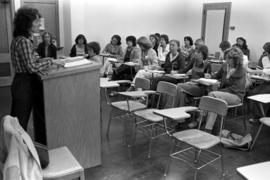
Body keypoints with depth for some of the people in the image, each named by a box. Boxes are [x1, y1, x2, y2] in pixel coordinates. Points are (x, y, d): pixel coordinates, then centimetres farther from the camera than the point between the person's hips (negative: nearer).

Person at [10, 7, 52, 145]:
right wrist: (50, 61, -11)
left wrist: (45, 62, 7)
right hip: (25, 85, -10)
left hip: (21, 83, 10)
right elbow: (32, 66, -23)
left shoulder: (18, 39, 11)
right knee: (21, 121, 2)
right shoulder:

---

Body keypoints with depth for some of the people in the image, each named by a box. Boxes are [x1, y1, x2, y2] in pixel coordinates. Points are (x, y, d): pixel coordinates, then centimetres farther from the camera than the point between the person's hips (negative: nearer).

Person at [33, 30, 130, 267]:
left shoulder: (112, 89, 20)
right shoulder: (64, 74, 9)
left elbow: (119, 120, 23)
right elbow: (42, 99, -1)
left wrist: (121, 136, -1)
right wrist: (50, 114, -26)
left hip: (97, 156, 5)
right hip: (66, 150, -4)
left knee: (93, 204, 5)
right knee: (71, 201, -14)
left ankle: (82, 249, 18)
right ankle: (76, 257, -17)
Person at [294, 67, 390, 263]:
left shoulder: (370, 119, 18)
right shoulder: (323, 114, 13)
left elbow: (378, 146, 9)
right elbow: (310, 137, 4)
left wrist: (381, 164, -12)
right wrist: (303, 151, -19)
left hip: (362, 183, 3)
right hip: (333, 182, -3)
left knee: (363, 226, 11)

Task objective: In the listing, update the lines from the one containing "left wrist: (381, 164, -12)" through the one containing "left knee: (363, 226, 11)" by changing "hip" to "hip joint" and keeping everything else the same. Give back only those lines.

Response to this exercise:
left wrist: (381, 164, -12)
right wrist: (303, 151, -19)
left hip joint: (362, 183, 3)
right hip joint: (333, 182, -3)
left knee: (363, 226, 11)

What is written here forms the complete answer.